60. Venedig Biennale: Deutscher Pavillon eröffnet
Die 60. Ausgabe der Biennale di Venezia ist gestartet und mit ihr eröffnete auch der Deutsche Pavillon.
Die 60. Ausgabe der Biennale di Venezia ist gestartet und mit ihr eröffnete gestern der Deutsche Pavillon. Die diesjährige Kuratorin Çağla Ilk lud gleich sechs Künstler*innen unter dem Titel Thresholds (dt. Schwellen) ein. Thresholds als Schwellenräume, die einer paradoxen Ordnung des Dazwischen unterliegen. Erstmals wird der Deutsche Beitrag dabei nicht nur auf dem Gelände der Länderpavillons in den Giardini gezeigt, sondern bewegt sich in räumlicher Erweiterung über die Grenzen hinweg auf die benachbarte Insel La Certosa. Doch auch die Schwelle des Eingangs thematisiert Thresholds im Pavillon ganz direkt, indem das Hauptportal durch einen großen Erdhaufen versperrt wird und die Besucher*innen so über den Seiteneingang ins Gebäude eintreten müssen.
In die wuchtige, auf Ewigkeit ausgerichtete Architektur des Pavillons setzt Ersan Mondtag einen brutalistischen Turm, das Monument eines unbekannten Menschen, so der Titel, ausgestattet mit Arbeits- und Wohnräumen auf drei Etagen.
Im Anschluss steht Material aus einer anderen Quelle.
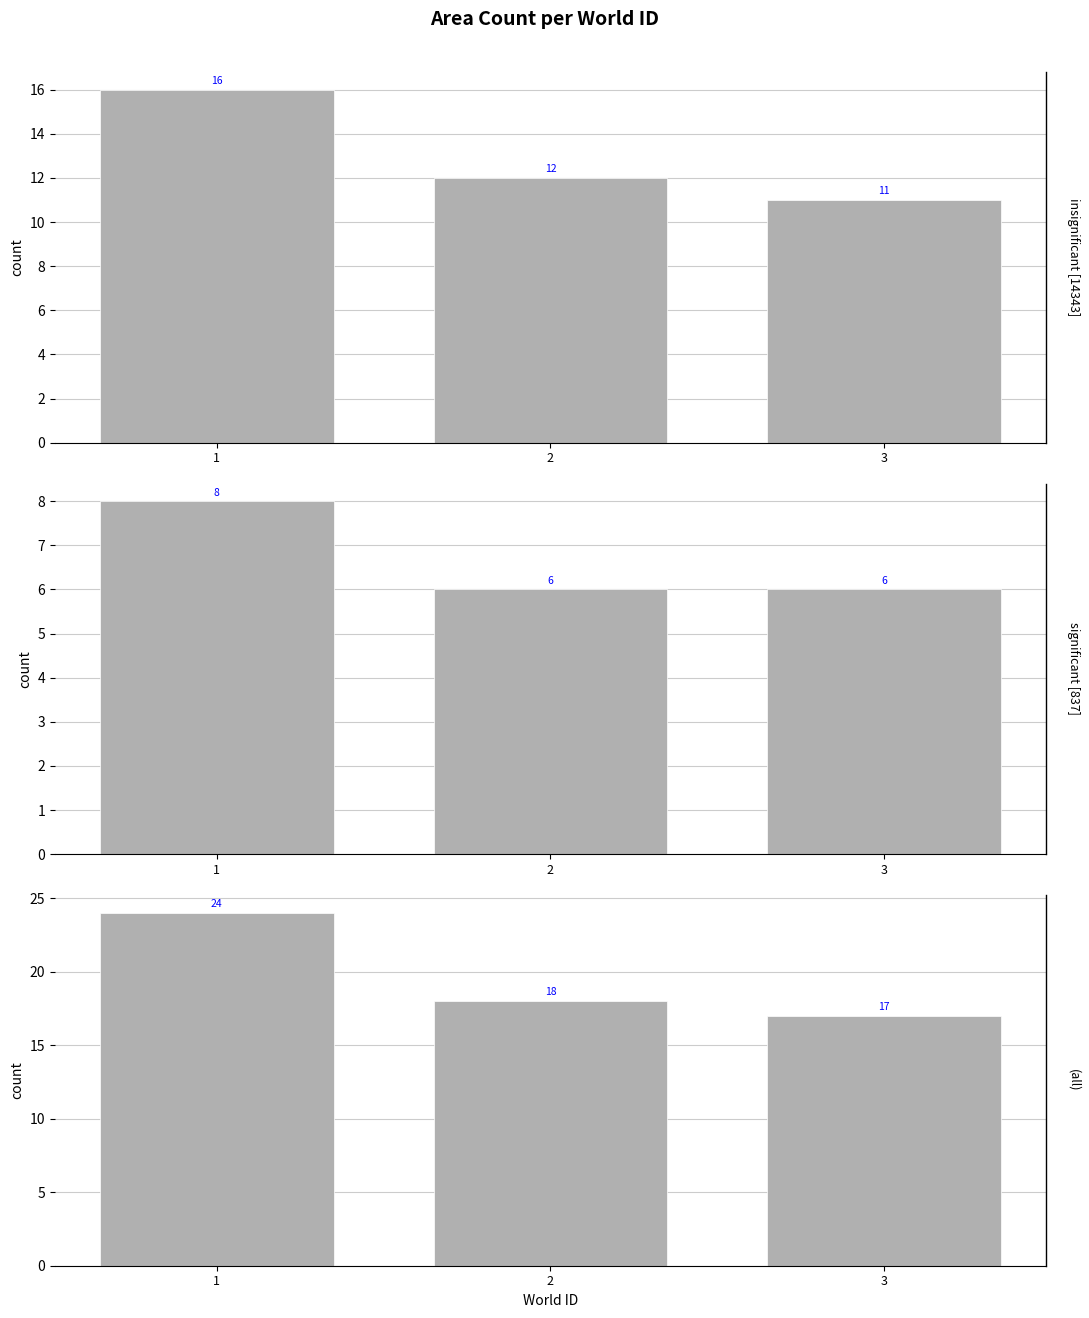

Reading right to left, list all the values displayed in this chart.

insignificant [14343]: 3=11	2=12	1=16
significant [837]: 3=6	2=6	1=8
(all): 3=17	2=18	1=24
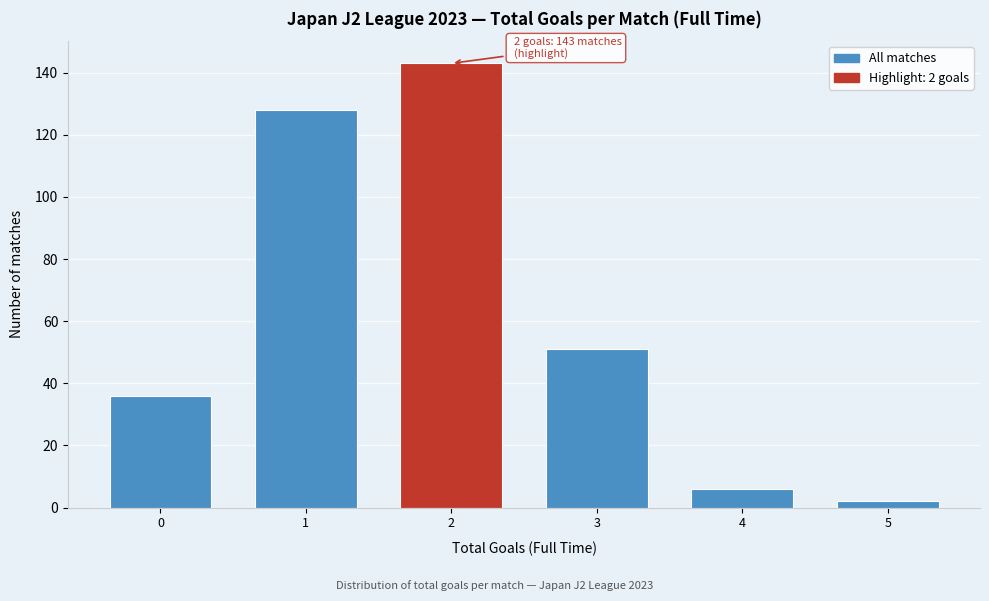

Reading left to right, what are all the values shown in this chart?

36	128	143	51	6	2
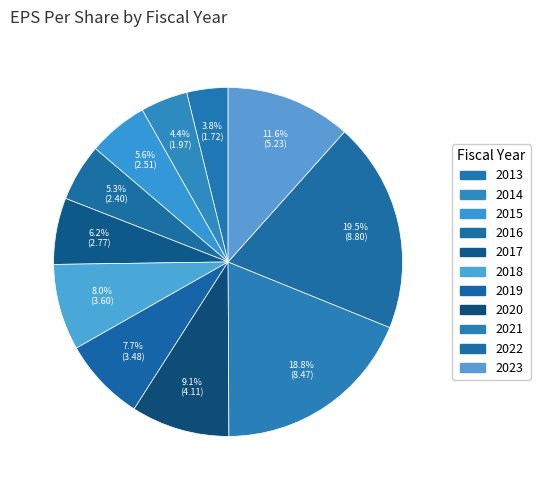

What is the total percentage of 2022 and 2019?

27.2%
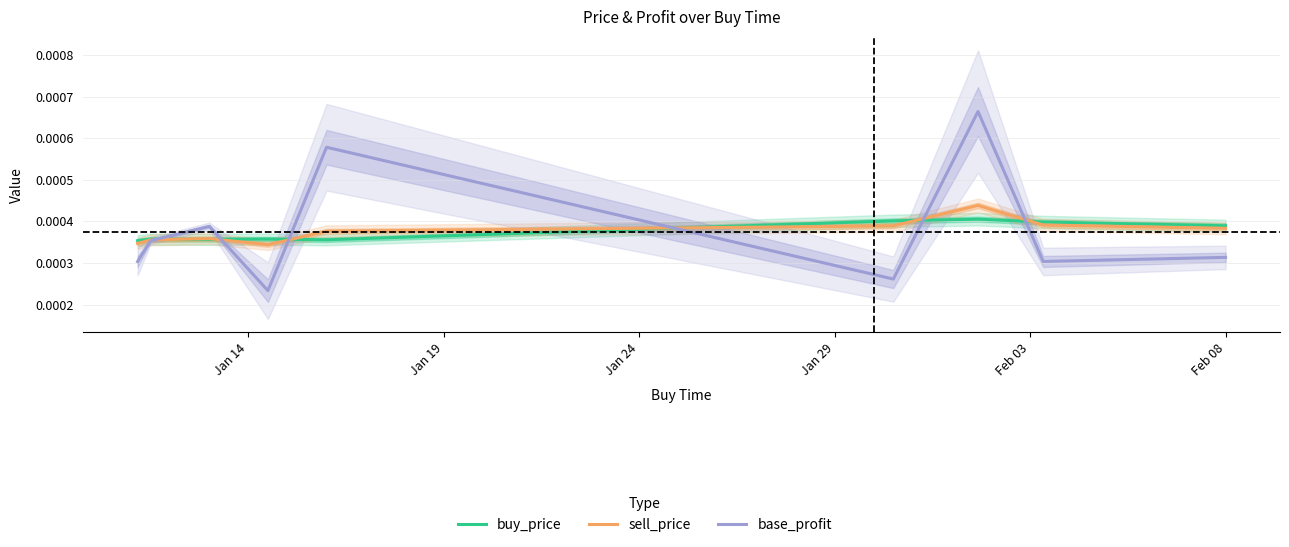

At which label is buy_price closest to 0?

Jan 14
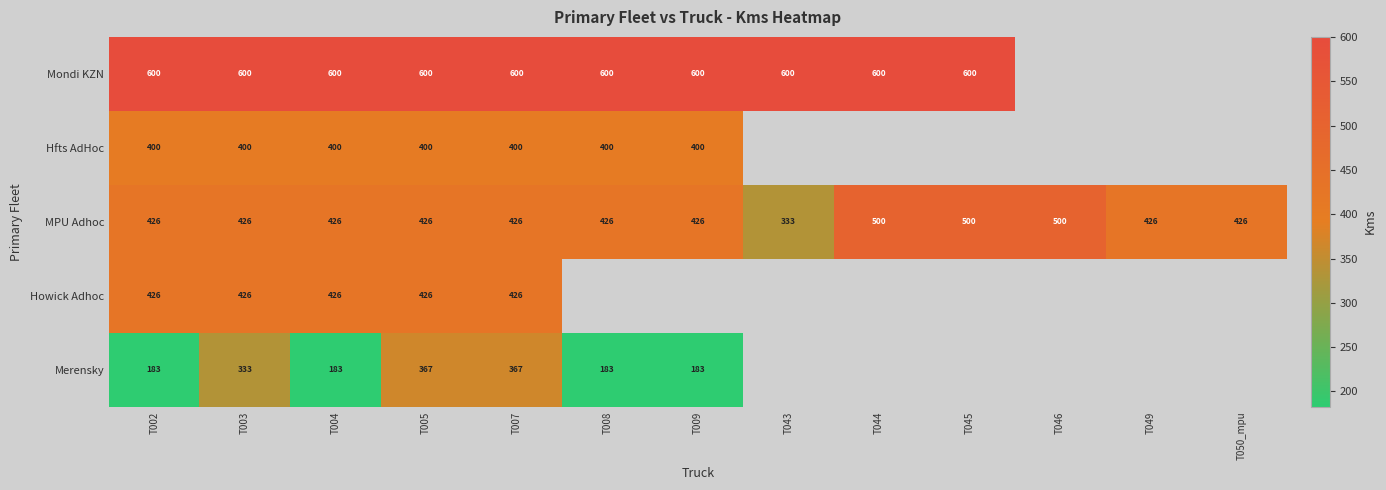

What is the total value across all series at T005?

2219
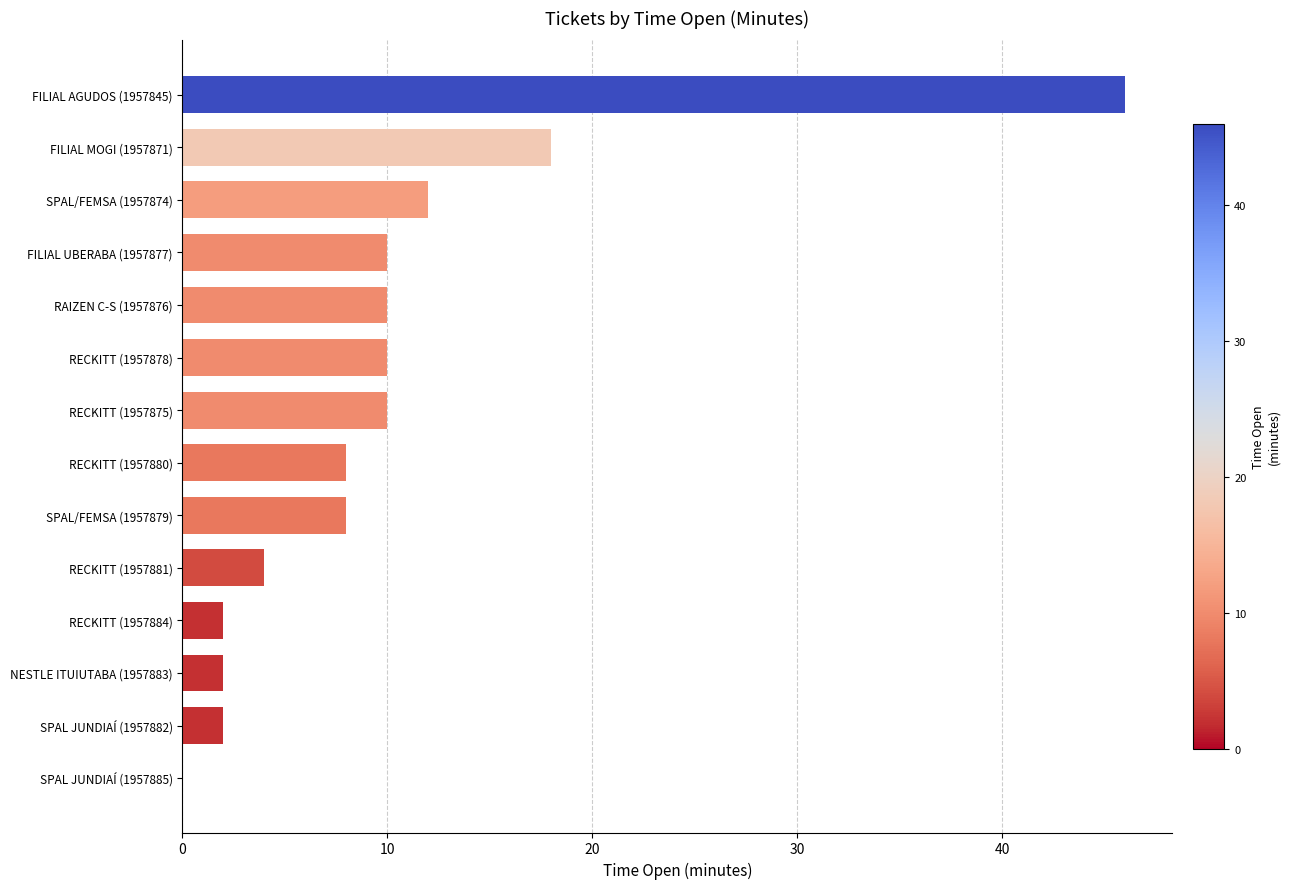

What is the approximate value at RECKITT (1957881)?

4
Mondtags Bezugspunkt ist die Geschichte seines Großvaters Hasan Aygün, der in den 1960er Jahren aus Mittelanatolien nach Westberlin kam, sich dort durch die Arbeit in den Fabriken der Asbest-Firma Eternit eine Existenz aufbaute und an den Folgen dieser Arbeit starb. Gemeinsam mit fünf Performer*innen erzählt der Künstler in der “archäologisch anmutenden Lebenslandschaft” bedeckt mit Staub und Schutt die Fragmente einer Biografie: Arbeitswelt, Fabrik, Wohn- und öffentlicher Raum.
Mit ihrem fortlaufenden Projekt Light to the Nations aus installativer Videoanimation und Skulptur zeichnet Yael Bartana im Deutschen Pavillon eine postapokalyptische Science-Fiction Utopie und Dystopie gleichermaßen. Benannt nach einer Passage aus dem Buch Jesaja bringt ein von der Künstlerin entworfenes Raumschiff mehrere Generationen von Menschen zu unbekannten Galaxien. Der gegenwärtigen Realität des Planeten Erde am Rande der ökologischen und politischen Zerstörung entfliehend, bricht die bemannte Weltraumarche auf, um außerhalb unseres Sonnensystems eine neue Kolonie zu gründen. In der Absis des Pavillons, dort wo 1940 die NS-Heldenskulptur Arno Brekers stand, zeigt Bartana die Videoarbeit Farewell.
Den wörtlichen Brückenschlag von dem monumentalen und historisch belasteten Gebäude des Deutschen Pavillons in den Giardini zur Insel La Certosa wagen Michael Akstaller, Nicole L’Huillier, Robert Lippok und Jan St. Werner. Die klangvollen Werke der Künstler*innen auf der Insel fordern die Besuchenden auf bewusst die Gegenwart und die umgebene Natur wahrzunehmen. Trotz der örtlichen Grenze, schafft das kuratorische Konzept einen Resonanzraum zwischen den beiden Standorten.
Robert Lippok beschallt in seiner Soundarbeit Feld die Insel mit zahlreichen Subwoofern die aus der Erde ragen. Bebend ist seine Arbeit ein Verstärker der Schichten, die unter dem Gras verborgen liegen. Weiterer Klang ertönt von Jan St. Werners Arbeit Volumes Inverted, ein Lautsprecherinstrument, welches speziell für die Klosterruine auf La Certosa entwickelt wurde. Der “Klangstrahl”, der im Dialog zu einem weiteren Lautsprecher auf der anderen Seite der Lagune zur Insel zurückgeworfen wird, schafft einen akustischen Austausch und Dualismus der Verortung von Insel und Lagune. Encuentros heißt die Installation von Nicole L’Huillier auf La Certosa. Ihre Arbeit fungiert als Sender-Empfänger-System aus klangsensiblen Membrane die in Kommunikation mit der Umwelt auf der Insel treten und die Klänge in variierende Frequenzen wiedergeben. Michael Akstallers Arbeit Scattered by the Trees wiederum untersucht das Klanggefüge innerhalb vielstimmiger Ökosysteme und inwieweit “Bäume und Wälder die Parameter für unsere Wahrnehmung von Klang mitbestimmen.”